I probably shouldn’t admit how quickly this apartment goes through loaves of bread — we eat the stuff as fast as I or B. can bake it. (Our record is three loaves of pretzel bread, which is B.’s specialty, demolished in less than twelve hours. Almost no loaf makes it more than 24 hours, or 36 at the outside, around here.) So when I was on vacation a while ago, and had some spare time, I made some extra batches of a basic white loaf and stuck most of the dough in the freezer. It’s all gone now, and I’m going to settle down to some serious kneading and shaping again so I can stick to the habit of thawing the dough in the fridge overnight and baking it while I’m drinking my morning tea and catching up on RSS feeds. (You do know you can get A Very Uncommon Cook delivered to your virtual doorstep in a feed, right?
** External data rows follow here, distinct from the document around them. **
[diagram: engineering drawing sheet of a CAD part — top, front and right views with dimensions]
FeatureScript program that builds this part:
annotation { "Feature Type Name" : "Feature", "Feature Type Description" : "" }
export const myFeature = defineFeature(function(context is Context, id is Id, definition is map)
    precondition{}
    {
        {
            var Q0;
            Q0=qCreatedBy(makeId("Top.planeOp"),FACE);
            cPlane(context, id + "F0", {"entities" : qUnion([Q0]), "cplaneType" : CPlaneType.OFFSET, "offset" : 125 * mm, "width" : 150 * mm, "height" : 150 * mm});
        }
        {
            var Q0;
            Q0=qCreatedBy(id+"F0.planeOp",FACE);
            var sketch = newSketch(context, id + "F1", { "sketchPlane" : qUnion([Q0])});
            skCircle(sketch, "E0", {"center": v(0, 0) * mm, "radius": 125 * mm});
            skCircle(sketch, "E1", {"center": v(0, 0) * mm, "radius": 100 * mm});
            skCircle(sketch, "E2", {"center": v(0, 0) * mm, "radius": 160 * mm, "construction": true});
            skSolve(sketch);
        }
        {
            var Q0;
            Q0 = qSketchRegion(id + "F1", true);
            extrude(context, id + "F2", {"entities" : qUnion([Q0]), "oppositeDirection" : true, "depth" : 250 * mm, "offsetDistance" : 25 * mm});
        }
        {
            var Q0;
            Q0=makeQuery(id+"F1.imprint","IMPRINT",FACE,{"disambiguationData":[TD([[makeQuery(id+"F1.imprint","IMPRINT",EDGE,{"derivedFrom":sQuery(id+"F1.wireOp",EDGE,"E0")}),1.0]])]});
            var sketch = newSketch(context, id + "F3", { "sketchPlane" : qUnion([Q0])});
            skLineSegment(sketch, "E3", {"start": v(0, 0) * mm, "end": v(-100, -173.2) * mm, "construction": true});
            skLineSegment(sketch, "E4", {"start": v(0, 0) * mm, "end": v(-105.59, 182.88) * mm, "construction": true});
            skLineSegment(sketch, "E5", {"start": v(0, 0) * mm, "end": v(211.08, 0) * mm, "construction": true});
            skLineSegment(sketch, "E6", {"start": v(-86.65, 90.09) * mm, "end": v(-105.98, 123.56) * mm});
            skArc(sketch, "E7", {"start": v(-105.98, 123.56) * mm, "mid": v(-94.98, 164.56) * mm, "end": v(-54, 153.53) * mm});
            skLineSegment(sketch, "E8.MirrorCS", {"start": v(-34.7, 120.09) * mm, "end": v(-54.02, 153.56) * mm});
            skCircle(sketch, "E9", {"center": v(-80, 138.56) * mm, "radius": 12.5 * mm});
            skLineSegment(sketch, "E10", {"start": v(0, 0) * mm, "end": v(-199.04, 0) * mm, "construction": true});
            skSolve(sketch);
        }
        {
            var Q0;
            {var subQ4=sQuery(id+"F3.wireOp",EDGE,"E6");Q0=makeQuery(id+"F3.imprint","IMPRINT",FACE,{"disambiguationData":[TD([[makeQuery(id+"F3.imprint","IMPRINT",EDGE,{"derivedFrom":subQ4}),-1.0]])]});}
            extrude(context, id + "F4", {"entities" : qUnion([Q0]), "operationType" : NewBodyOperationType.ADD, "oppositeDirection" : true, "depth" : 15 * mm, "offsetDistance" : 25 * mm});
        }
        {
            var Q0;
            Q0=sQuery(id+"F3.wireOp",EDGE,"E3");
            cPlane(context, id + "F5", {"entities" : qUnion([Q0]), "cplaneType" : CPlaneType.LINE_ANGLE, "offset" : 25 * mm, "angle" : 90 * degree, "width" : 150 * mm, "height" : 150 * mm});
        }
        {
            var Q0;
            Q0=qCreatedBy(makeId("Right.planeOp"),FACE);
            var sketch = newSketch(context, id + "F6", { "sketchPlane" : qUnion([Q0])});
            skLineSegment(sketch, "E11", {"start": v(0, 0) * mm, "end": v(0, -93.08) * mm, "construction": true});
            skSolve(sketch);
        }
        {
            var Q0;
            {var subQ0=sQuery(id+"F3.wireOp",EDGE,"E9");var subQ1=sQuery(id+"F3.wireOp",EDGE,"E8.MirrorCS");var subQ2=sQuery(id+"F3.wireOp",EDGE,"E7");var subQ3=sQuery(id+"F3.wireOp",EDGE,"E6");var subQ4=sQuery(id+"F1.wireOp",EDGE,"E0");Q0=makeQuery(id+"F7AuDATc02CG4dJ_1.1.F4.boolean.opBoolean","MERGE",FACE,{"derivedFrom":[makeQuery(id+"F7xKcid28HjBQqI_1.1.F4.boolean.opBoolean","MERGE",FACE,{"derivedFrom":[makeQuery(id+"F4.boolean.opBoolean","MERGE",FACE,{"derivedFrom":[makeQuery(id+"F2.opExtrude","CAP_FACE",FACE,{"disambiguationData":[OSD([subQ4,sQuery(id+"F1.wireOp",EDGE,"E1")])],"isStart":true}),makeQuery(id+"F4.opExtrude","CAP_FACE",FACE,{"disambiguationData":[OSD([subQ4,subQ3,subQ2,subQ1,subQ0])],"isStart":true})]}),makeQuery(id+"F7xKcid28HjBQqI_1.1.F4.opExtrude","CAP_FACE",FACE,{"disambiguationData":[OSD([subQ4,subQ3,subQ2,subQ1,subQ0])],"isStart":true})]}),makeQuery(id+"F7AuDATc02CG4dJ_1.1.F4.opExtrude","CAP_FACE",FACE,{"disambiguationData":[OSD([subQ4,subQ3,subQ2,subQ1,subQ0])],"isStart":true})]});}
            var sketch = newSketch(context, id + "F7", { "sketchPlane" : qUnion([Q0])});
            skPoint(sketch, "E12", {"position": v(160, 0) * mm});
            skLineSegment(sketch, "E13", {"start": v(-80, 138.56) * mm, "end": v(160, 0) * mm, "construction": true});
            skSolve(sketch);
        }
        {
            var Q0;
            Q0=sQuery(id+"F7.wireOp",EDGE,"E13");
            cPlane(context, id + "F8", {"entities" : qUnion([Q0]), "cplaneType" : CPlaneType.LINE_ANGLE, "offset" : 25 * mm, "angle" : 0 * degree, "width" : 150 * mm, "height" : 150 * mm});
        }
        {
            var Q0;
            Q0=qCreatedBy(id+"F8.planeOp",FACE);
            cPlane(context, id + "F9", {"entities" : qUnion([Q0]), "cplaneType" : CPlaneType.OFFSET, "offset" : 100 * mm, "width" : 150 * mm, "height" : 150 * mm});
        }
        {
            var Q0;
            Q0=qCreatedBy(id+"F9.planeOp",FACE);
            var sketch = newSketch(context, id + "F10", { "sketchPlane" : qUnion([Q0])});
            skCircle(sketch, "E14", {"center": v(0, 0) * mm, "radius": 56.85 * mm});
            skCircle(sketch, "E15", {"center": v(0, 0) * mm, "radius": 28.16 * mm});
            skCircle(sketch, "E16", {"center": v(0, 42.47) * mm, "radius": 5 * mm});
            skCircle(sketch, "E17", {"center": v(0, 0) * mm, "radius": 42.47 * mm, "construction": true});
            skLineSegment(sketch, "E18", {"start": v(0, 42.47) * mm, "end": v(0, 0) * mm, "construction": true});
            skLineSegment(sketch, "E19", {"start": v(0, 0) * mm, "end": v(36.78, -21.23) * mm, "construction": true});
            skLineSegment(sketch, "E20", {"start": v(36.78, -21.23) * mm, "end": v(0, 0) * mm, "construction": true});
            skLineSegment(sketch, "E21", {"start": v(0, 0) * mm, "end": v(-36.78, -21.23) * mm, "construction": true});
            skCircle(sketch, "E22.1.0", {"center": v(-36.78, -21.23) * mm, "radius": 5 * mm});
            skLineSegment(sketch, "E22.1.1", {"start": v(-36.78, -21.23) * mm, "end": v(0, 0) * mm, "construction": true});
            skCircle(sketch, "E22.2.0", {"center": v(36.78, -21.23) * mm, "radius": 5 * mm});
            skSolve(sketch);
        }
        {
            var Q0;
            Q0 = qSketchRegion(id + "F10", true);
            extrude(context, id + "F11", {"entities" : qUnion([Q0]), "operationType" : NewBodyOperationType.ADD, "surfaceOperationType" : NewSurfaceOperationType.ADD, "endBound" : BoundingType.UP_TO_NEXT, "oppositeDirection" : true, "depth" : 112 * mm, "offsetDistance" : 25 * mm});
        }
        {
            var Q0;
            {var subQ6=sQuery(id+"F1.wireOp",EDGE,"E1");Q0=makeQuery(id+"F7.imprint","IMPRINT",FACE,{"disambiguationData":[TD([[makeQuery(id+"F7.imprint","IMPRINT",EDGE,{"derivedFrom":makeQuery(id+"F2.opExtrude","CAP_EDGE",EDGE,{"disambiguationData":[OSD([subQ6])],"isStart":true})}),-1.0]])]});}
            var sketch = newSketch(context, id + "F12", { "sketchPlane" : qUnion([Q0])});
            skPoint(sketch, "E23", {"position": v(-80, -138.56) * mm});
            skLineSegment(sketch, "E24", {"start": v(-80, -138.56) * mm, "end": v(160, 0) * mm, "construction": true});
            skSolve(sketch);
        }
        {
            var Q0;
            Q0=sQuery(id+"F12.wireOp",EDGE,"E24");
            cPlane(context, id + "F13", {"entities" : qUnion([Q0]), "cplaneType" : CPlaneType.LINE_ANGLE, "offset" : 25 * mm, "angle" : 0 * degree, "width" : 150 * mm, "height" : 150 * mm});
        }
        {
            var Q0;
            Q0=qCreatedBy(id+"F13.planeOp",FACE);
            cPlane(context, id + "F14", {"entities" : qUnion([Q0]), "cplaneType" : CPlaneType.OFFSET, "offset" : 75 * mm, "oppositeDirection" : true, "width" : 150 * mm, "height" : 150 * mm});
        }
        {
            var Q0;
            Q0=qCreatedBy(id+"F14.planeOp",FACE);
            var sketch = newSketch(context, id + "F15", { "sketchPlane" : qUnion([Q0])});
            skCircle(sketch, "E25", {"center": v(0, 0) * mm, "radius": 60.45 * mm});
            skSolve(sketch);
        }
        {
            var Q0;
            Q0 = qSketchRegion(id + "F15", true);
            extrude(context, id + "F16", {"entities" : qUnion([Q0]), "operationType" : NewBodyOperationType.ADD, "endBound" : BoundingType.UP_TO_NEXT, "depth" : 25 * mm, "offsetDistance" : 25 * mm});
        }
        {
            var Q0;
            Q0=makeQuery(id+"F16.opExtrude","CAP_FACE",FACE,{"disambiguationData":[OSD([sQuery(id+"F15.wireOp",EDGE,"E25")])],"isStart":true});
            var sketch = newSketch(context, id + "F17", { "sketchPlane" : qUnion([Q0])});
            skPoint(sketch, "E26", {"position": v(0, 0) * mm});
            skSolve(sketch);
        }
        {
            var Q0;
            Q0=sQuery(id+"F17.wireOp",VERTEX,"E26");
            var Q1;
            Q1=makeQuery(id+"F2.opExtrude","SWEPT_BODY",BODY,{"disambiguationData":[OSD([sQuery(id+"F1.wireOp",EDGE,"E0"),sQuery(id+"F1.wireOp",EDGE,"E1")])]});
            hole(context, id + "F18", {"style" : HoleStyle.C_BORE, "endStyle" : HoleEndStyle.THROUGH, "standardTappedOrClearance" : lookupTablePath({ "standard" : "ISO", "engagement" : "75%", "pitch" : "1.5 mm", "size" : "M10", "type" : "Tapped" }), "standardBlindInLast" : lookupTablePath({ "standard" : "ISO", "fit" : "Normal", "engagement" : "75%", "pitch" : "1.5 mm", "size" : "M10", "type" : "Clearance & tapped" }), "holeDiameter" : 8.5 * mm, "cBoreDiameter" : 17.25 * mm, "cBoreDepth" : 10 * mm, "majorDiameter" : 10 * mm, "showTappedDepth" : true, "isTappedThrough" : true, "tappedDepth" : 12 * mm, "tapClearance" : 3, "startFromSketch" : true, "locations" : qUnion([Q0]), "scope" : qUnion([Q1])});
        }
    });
I am just looking out for your welfare, folks!)
(This recipe, I should note, is adapted from King Arthur Flour.)
1 ½ cups warm milk
1 heaping tablespoon honey
2 ¼ teaspoons yeast
1 ¾ teaspoons salt
2 tablespoons soft butter
around 4 cups all-purpose flour
2 mixing bowls
1 nine-inch loaf pan
Pour the warm (not scalded! just warm) milk into a large mixing bowl. Add the honey and yeast, and stir to dissolve. Let rest two to five minutes. Add salt and butter, and stir to distribute. Add three cups of flour and mix. Add the last cup-or-so of flour gradually, kneading in between additions, until you have a smooth, elastic ball of dough.
Oil or butter another large mixing bowl and put the ball of dough in. Roll the dough around so the exterior is a little greasy. Cover with a hand towel or plastic wrap (loosely, in the latter case; don’t make it entirely airtight). Leave in a warm still place (I like the top of the refrigerator) for up to an hour and a half.
Grease a nine-inch loaf pan. When the dough is puffy, deflate it gently. There’s no need to slam your fist into it like it’s done you personal injury; if you want that, I suggest a boxing gym. Shape it into a log that will fit in the pan. Cover the pan with the towel or plastic wrap, and leave it in the warm still place for another hour or so. After an hour, turn the oven to 350°; when it’s preheated, remove the towel or plastic wrap and put the bread in.
Bake for twenty minutes, and then drape some aluminium foil over the top. Bake another ten to fifteen minutes, or until golden brown, and cool on a rack.